It'll be more virtualised -- if you link paritions (in the final 
DOS), then they will appear to be the same -- you will be able to 
allocate partitions as subdirectories and vice versa. I'm thinking of 
implementing disk images -- you copy a SAM disk in, and tell the DOS 
to map it to drive 1 or drive 2 -- then you can do all the sector 
access as normal :)

>  Cs> I'm considering using the
>  Cs> logical-sector access mode of the IDE drive
>  Cs> to store all stuff -- other people for
>  Cs> other partitions can use the
>  Cs> sector/cylinder/head method if they
>  Cs> want :) This should speed up
>  Cs> access -- you just take the sector
>  Cs> number in the partition, add it to
>  Cs> the logical start of the partition and
>  Cs> read / write... quick 'n' easy :)
> 
> Hey, I missed that! Is that a logical translation feature of the low-level 
> ATA-HD protocol or an interface layer in the host driver software?
> 
> If it's the former it'll simplify the banked-uzi port I have in mind as 
> that's 
> designed around logical sector-sized blocks on a scsi HD:-)

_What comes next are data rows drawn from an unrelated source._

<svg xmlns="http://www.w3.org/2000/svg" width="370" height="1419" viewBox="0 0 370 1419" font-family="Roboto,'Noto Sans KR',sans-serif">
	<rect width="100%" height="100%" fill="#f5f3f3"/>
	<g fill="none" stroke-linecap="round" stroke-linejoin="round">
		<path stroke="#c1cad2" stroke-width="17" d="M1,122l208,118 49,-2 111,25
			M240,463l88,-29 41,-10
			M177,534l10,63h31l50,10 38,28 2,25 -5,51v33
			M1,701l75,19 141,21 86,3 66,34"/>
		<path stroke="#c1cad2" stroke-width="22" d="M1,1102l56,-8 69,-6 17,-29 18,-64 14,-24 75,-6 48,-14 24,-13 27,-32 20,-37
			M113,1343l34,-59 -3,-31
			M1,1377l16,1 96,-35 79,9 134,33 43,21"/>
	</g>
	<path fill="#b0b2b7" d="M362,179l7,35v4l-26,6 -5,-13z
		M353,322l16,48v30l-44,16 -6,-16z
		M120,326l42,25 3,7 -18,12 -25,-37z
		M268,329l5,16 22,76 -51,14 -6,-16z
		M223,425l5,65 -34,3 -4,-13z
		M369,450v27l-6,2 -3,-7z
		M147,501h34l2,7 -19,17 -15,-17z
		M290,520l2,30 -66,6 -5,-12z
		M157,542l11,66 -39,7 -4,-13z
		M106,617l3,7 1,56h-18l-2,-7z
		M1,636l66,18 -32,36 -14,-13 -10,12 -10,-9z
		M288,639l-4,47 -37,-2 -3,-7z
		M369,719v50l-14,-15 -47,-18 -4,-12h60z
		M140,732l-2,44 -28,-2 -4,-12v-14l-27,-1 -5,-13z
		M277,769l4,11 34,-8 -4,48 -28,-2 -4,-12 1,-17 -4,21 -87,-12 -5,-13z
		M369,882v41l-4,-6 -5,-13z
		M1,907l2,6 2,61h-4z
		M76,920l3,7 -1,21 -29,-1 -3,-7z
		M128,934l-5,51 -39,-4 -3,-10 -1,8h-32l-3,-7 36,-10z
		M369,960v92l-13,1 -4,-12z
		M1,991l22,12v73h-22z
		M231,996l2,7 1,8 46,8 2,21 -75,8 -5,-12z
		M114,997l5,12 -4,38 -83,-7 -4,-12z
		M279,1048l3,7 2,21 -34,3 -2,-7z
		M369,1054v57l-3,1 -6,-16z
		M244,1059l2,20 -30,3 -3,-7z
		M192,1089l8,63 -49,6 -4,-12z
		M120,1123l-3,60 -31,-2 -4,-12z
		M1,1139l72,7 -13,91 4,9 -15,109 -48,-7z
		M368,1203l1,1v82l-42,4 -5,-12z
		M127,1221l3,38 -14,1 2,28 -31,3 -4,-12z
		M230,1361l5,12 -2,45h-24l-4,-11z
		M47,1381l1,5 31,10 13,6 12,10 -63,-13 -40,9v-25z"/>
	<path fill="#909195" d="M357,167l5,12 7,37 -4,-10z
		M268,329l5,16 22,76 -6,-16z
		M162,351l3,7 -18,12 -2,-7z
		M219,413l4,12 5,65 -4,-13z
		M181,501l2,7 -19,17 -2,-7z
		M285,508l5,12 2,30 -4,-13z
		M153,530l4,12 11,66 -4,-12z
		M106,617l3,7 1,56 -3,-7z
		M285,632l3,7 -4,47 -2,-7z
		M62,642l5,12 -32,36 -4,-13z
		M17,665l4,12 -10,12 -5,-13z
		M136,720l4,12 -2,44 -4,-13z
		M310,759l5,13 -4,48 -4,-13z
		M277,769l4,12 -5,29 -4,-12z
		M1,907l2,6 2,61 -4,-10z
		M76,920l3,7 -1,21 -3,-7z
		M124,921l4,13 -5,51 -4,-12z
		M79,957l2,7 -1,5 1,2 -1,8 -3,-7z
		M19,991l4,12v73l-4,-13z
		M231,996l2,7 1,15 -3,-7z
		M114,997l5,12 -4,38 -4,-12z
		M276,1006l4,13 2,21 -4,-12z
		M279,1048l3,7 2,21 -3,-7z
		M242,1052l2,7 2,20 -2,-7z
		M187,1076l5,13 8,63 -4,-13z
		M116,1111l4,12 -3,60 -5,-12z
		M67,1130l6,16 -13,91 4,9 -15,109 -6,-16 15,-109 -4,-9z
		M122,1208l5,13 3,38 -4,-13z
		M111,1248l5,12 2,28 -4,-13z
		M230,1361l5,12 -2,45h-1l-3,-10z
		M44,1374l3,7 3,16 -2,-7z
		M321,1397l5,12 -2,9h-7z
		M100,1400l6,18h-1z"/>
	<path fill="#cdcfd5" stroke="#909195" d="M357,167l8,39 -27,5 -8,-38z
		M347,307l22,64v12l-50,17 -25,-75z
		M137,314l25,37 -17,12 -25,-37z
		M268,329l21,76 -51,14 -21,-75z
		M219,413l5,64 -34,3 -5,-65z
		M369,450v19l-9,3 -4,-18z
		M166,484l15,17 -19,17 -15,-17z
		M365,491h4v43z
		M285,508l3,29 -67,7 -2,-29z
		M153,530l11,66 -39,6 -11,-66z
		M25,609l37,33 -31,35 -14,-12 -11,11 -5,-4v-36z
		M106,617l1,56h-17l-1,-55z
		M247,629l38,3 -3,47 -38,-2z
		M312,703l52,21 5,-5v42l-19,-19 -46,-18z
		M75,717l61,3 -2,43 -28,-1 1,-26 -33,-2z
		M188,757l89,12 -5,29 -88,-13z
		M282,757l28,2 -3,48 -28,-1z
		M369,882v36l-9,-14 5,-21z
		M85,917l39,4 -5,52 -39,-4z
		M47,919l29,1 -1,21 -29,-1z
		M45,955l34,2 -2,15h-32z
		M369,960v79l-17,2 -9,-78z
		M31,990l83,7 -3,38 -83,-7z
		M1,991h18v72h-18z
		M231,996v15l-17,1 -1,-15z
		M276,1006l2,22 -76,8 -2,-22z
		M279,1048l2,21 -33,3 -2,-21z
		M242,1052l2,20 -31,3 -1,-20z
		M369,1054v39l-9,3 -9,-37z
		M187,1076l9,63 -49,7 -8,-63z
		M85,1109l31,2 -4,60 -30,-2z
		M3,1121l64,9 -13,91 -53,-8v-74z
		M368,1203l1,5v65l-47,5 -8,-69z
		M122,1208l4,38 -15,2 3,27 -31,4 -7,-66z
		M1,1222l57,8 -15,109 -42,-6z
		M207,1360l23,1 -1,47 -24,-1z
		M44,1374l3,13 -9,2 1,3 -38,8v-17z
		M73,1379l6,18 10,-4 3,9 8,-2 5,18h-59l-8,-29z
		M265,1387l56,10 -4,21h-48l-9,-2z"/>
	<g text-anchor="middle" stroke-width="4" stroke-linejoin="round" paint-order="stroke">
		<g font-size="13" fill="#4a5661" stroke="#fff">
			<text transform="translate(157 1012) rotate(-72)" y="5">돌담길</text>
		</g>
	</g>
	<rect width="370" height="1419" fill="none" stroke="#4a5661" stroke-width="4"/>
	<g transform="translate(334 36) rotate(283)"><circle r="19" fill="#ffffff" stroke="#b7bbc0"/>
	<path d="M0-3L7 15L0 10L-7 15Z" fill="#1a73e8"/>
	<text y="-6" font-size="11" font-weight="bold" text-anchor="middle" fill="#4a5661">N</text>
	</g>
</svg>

It's the former -- LBA mode, set as part of the features register, 
allows you to use 24bit (I think -- not got the specs in front of me) 
logical sector numbers to address the hard disk. Will make it a *LOT* 
easier, and also will make it a piece of cake to convert to SCSI or 
even to an IDE CD Rom drive using its seconds based address scheme.